Planning to NITI Aayog
From the 1950 Planning Commission to the 2015 NITI Aayog: the institutions, Five-Year Plans, and the shift from directive to cooperative federalism.
The Birth of Planned Development
India adopted centralized economic planning as the instrument of nation-building. The Planning Commission was established by a Cabinet Resolution on 15 March 1950 — not by statute and not by the Constitution. Jawaharlal Nehru chaired it as Prime Minister, making it an extra-constitutional, advisory body that nonetheless wielded enormous influence through its control over Plan allocations to states. Its intellectual lineage runs through the Bombay Plan (1944), the National Planning Committee (1938, chaired by Nehru under the Congress), and the Visvesvaraya 'Planned Economy for India' (1934).

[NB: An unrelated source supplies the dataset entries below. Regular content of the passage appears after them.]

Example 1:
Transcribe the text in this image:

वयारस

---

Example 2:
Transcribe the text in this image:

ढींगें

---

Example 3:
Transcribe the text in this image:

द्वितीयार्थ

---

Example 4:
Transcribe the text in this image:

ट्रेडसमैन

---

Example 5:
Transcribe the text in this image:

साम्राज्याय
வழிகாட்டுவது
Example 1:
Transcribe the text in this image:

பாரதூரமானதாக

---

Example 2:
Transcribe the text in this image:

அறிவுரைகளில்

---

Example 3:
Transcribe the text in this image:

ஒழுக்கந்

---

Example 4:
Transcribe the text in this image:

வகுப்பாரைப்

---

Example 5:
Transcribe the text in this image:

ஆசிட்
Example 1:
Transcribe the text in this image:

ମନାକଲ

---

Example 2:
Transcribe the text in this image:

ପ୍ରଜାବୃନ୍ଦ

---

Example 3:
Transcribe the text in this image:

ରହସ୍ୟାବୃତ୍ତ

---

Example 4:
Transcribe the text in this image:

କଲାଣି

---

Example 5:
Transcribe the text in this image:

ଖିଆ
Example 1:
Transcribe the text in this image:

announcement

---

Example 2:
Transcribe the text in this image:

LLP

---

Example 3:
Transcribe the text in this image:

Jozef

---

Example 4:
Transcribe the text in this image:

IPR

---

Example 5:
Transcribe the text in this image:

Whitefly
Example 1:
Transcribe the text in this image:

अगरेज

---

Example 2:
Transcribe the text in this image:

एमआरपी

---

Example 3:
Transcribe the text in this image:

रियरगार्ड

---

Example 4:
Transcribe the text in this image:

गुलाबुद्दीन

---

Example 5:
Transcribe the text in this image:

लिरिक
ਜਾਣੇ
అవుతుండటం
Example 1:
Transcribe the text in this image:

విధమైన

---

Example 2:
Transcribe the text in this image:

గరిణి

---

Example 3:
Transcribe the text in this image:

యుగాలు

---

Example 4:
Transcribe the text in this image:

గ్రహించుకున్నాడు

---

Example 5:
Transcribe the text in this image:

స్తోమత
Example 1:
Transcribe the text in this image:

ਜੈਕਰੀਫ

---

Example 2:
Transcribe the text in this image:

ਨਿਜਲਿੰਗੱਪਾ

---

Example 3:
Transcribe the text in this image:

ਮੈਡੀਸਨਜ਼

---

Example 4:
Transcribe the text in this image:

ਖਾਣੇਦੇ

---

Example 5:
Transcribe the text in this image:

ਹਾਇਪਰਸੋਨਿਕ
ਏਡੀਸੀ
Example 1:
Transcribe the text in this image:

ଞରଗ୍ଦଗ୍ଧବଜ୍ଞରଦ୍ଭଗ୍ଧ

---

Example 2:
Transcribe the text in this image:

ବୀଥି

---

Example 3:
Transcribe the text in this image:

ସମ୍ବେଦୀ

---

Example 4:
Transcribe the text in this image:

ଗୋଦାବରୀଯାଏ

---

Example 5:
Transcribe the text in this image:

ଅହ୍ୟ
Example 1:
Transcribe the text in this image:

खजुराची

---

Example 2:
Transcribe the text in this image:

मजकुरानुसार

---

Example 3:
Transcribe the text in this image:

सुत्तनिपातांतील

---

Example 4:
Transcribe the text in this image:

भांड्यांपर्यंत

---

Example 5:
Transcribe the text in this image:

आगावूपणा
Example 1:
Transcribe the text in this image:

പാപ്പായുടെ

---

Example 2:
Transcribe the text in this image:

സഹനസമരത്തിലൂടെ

The Directive Principles, especially Articles 38 and 39 of the Constitution, supplied the constitutional aspiration — a social order securing distributive justice and preventing concentration of wealth — that planning operationalized.
The Five-Year Plans
India ran twelve Five-Year Plans between 1951 and 2017. The candidate must retain the signature model and outcome of each early plan:
- First Plan (1951–56): Based on the Harrod-Domar growth model; priority to agriculture and irrigation after Partition and the 1950s food crisis. Target 2.1% growth, achieved 3.6%. A clear success.
- Second Plan (1956–61): The Mahalanobis model (P.C. Mahalanobis, Indian Statistical Institute); heavy-industry and capital-goods bias. It underpinned the Industrial Policy Resolution of 1956, which reserved commanding heights for the public sector.
- Third Plan (1961–66): Aimed at a self-reliant, self-generating economy; derailed by the 1962 China war, 1965 Pakistan war, and 1965–66 droughts.
- Plan Holiday (1966–69): Three Annual Plans amid devaluation (June 1966) and the launch of the Green Revolution.
- Fourth Plan (1969–74): Growth with stability; bank nationalisation (1969).
- Fifth Plan (1974–78): 'Garibi Hatao'; terminated a year early by the Janata government in 1978.
- Rolling Plan (1978–80): Concept associated with Gunnar Myrdal and D.T. Lakdawala.
- Sixth (1980–85) and Seventh (1985–90): Modernization, employment, productivity.
- Eighth Plan (1992–97): First plan of the post-1991 liberalisation era; managed by L.M. Singhvi's framework and Rao–Manmohan reforms; emphasised human development and indicative planning.
- Twelfth Plan (2012–17): 'Faster, More Inclusive and Sustainable Growth' — the last Five-Year Plan; targeted 8% growth.
The National Development Council (NDC), created in August 1952, was the apex body that approved each Plan, embedding states in the process. The Plans were financed via the Gadgil formula (1969, revised as Gadgil–Mukherjee in 1991) governing central assistance to states.
The key conceptual shift came in 1991: from a Soviet-style 'directive' or 'imperative' planning toward 'indicative' planning, where the state guides rather than commands a liberalising economy.